Ein interdisziplinäres Forscherteam unter der Leitung der Psychologin Anja Leist hat die Interviews mit 18.000 Studienteilnehmer ausgewertet, bei denen neben biografischen Daten wie Schulbildung, Herkunft, Gesundheitszustand und Einkommen vor allem jene Lebensabschnitte beleuchtet wurden, in denen die Probanden keiner Erwerbsarbeit nachgingen. Zugleich wurden die aktuellen geistigen Fähigkeiten der Befragten unter die Lupe genommen.

Das zentrale Ergebnis der Studie: Ob die Erwerbsunterbrechung der geistigen Fitness im Alter eher förderlich ist oder nicht, hängt direkt mit dem Grund für die Auszeit zusammen. Demnach wirken sich Unterbrechungen aufgrund von Weiterbildungs- und Elternurlaub eindeutig positiv aus.

Chefs leiden stärker

unter Arbeitslosigkeit

"Die Untersuchungsergebnisse stimmen mit anderen Studien überein, die darauf hindeuten, dass geistig stimulierende Aktivitäten die kognitive Reserve vergrößern und kognitive Beeinträchtigungen im Alter hinauszögern können", bestätigt Studienleiterin Anja Leist, Mitglied der Forschungseinheit Inside der Universität Luxemburg.

Unfreiwillige Jobpausen wegen Arbeitslosigkeit und Krankheit sind hingegen mit einem höheren Risiko kognitiver Beeinträchtigungen verbunden und reduzieren die geistige Fitness langfristig. Besonders Arbeitnehmer in Berufen mit höheren geistigen Anforderungen, zum Beispiel Führungskräfte, erleiden bei Arbeitslosigkeit und Krankheit stärkere Einschränkungen ihrer Denkfähigkeit als andere.

"Eine mögliche Erklärung könnte sein, dass höher gebildete Mitarbeiter im Vergleich zu weniger gebildeten Kollegen, die Berufe mit weniger geistigem Anspruch ausüben, einen größeren Verlust geistiger Anregung erleben, wenn sie den Arbeitsmarkt verlassen müssen", heißt es in der Studie. Sie belegt weiter, dass zeitweilige Auszeiten vom Erwerbsleben keineswegs ein Minderheitenprogramm sind.

Mehr als jeder zweite Befragte hatte im Alter zwischen 25 und 65 Jahren mindestens einmal sechs Monate oder länger nicht gearbeitet. Knapp 16 Prozent gaben an, arbeitslos gewesen zu sein. Jede fünfte Frau hatte Elternurlaub und sieben Prozent der Probanden eine Fortbildung absolviert. Rund acht Prozent waren längere Zeit krank, ein Drittel hat sich temporär um den Haushalt gekümmert.

# AUFGABE 1
Fasse den Absatz aus dem Text über Erwerbspausen und geistige Fitness, der mit „Mehr als jeder zweite Befragte“ beginnt, als knappe Stichpunktliste zusammen.
# AUFGABE 2
Wiederhole aus dem Text über Erwerbspausen und geistige Fitness wortgetreu den Abschnitt von „Unfreiwillige Jobpausen wegen“ bis „ein Minderheitenprogramm sind.“.
# AUFGABE 3
Führe den Text über Erwerbspausen und geistige Fitness im Anschluss an seinen letzten Satz weiter.

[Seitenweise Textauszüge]

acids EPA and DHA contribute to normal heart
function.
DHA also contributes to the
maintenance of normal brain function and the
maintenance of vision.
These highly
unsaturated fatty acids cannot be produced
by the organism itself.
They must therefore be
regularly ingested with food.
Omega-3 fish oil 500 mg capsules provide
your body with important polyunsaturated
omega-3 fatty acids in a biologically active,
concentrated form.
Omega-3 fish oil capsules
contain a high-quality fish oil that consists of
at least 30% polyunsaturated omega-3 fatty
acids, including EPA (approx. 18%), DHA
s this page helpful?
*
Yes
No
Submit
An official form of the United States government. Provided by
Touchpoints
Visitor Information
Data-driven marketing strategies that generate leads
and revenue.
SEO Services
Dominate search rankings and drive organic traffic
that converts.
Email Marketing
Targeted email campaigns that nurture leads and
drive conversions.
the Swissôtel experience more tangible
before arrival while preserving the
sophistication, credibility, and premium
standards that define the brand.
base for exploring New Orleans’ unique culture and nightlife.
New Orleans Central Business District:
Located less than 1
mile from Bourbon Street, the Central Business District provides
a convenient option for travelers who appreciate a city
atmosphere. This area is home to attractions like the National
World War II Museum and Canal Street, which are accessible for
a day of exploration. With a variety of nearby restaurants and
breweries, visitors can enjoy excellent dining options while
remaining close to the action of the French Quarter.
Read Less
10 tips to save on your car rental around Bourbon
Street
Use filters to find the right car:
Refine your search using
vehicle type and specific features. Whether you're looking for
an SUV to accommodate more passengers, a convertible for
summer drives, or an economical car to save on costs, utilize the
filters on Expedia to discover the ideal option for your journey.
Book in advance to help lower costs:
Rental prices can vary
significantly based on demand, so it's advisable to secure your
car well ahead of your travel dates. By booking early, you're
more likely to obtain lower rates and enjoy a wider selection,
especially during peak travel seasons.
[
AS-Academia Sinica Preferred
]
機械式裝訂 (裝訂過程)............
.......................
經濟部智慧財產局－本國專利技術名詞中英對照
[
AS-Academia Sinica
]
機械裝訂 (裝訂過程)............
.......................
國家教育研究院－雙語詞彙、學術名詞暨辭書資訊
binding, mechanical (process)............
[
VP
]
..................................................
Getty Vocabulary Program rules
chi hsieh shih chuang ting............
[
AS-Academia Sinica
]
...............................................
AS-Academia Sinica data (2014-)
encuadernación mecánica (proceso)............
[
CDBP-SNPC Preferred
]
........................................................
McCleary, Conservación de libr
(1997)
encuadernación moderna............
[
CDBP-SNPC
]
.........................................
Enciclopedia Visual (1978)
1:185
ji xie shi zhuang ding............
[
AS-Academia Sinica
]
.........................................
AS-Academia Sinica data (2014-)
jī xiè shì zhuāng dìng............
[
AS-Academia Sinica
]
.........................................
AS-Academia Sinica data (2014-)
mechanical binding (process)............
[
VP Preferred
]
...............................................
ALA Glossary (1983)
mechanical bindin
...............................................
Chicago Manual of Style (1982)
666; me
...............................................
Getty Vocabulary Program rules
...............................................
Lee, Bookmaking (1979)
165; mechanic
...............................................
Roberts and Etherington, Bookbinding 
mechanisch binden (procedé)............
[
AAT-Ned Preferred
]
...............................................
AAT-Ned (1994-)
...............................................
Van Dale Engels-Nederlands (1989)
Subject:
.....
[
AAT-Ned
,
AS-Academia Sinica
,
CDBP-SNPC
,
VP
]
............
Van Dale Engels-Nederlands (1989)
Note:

...

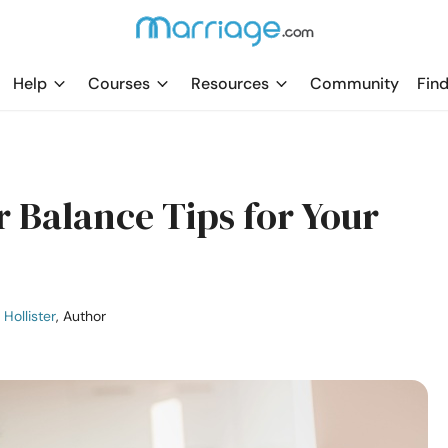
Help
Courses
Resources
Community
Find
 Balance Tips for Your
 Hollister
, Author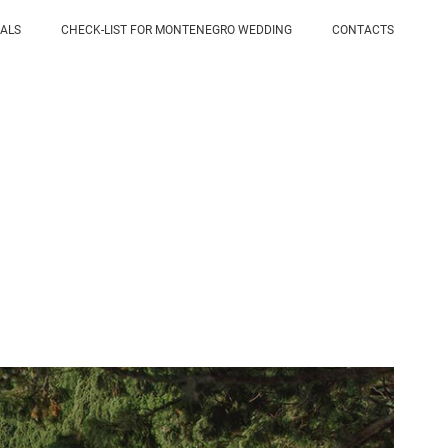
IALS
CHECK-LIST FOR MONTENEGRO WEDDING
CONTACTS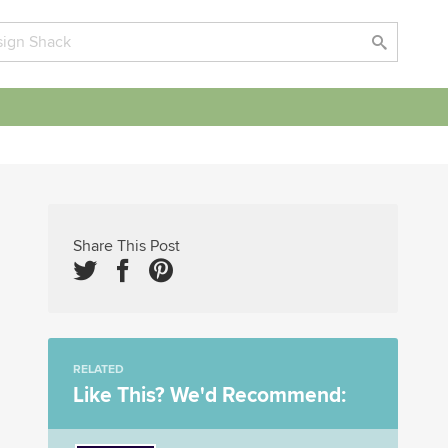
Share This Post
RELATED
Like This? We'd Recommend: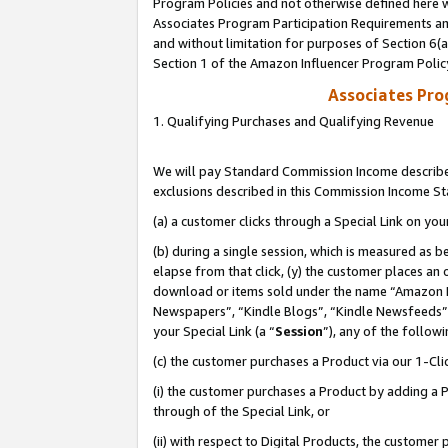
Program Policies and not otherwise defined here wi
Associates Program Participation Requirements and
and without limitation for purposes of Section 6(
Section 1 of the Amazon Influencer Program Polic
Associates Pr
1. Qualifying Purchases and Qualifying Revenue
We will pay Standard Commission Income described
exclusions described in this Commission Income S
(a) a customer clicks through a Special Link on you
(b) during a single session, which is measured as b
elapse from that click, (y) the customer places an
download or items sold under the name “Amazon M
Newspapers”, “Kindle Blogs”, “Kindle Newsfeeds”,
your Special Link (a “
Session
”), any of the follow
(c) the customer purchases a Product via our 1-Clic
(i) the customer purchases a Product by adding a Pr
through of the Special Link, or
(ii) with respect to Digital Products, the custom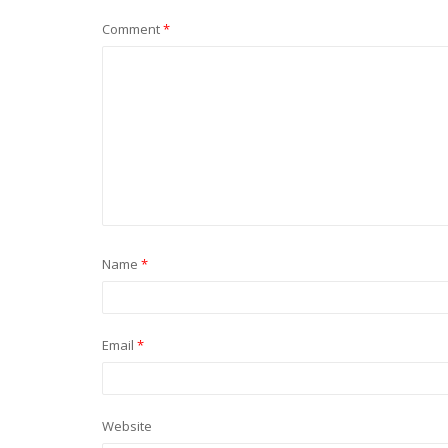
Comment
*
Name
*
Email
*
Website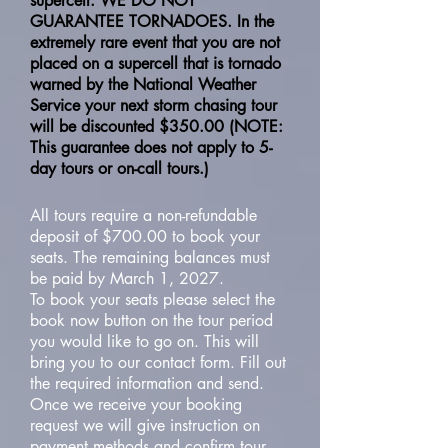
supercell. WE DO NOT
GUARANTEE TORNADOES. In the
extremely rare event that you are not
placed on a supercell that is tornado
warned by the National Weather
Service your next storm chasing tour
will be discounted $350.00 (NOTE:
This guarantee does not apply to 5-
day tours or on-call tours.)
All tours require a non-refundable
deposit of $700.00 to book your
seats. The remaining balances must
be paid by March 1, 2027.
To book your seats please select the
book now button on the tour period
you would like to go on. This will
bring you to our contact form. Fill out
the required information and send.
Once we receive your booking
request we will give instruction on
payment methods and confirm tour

# SCHRIFTLICHE ANTWORT 1
- Über die Hälfte der Befragten hat zwischen 25 und 65 Jahren mindestens einmal sechs Monate oder länger nicht gearbeitet.
- Knapp 16 Prozent waren arbeitslos.
- Jede fünfte Frau war im Elternurlaub.
- Sieben Prozent haben eine Fortbildung absolviert.
- Rund acht Prozent waren längere Zeit krank.
- Ein Drittel hat sich zeitweise um den Haushalt gekümmert.

# SCHRIFTLICHE ANTWORT 2
Unfreiwillige Jobpausen wegen Arbeitslosigkeit und Krankheit sind hingegen mit einem höheren Risiko kognitiver Beeinträchtigungen verbunden und reduzieren die geistige Fitness langfristig. Besonders Arbeitnehmer in Berufen mit höheren geistigen Anforderungen, zum Beispiel Führungskräfte, erleiden bei Arbeitslosigkeit und Krankheit stärkere Einschränkungen ihrer Denkfähigkeit als andere.

"Eine mögliche Erklärung könnte sein, dass höher gebildete Mitarbeiter im Vergleich zu weniger gebildeten Kollegen, die Berufe mit weniger geistigem Anspruch ausüben, einen größeren Verlust geistiger Anregung erleben, wenn sie den Arbeitsmarkt verlassen müssen", heißt es in der Studie. Sie belegt weiter, dass zeitweilige Auszeiten vom Erwerbsleben keineswegs ein Minderheitenprogramm sind.

# SCHRIFTLICHE ANTWORT 3
Babypause und Fortbildung sind gut fürs Denken

Jeder zehnte Studienteilnehmer wies zur Zeit der Befragung eine kognitive Beeinträchtigung auf, die als Vorbote einer Demenz-Erkrankung gewertet werden kann. Vor allem jene Befragten, die aus Krankheitsgründen längere Zeit nicht arbeiten konnten, aber auch jene, die als Hausfrau oder -mann zu Hause geblieben waren, zeigten später überdurchschnittlich oft Einschränkungen im Erinnern oder bei sprachlichen und mathematischen Fähigkeiten.

Wer in seinem Lebensverlauf mindestens ein halbes Jahr durchgehend arbeitslos war, hat ebenfalls ein erhöhtes Risiko für eine kognitive Beeinträchtigung. Nationalität, Alter, Geschlecht oder das Bildungsniveau beeinflussen hingegen die Denkfähigkeit im Alter nicht, wie die Studie belegt.

Bei jenen Probanden, die ihre Jobpause für eine Weiterbildung genutzt hatten, traten geistige Beeinträchtigungen nur bei drei Prozent der Befragten auf. Auch Frauen, die nach der Geburt eines Kindes sechs Monate oder länger dem Job ferngeblieben waren, wiesen nur halb so oft kognitive Einschränkungen auf wie zeitweilig Arbeitslose. Elternzeit und Fortbildung scheinen demnach einen gewissen Schutz gegen Demenz-Erkrankungen zu bieten, zumindest aber das Zeug zu haben, den kognitiven Abwärtstrend zu verlangsamen.

"Für mich war es eine spannende Hypothese, dass Erwerbsunterbrechungen möglicherweise die kognitive Reserve während des Berufslebens vergrößern können", resümiert Leist. Das Phänomen, dass intellektuell stimulierende Jobpausen eine Art "geistige Reserve" für das Alter anlegen, erklärt sich die Psychologin so: "Weiterbildungsperioden können später unter anderem zu einem höheren sozioökonomischen Status führen, während die Elternzeit den Stress, familiäre und berufliche Verpflichtungen zu vereinen, verringern kann." Um das Zusammenwirken der verschiedenen Mechanismen in ihrer ganzen Komplexität zu verstehen, seien allerdings weitere Untersuchungen nötig.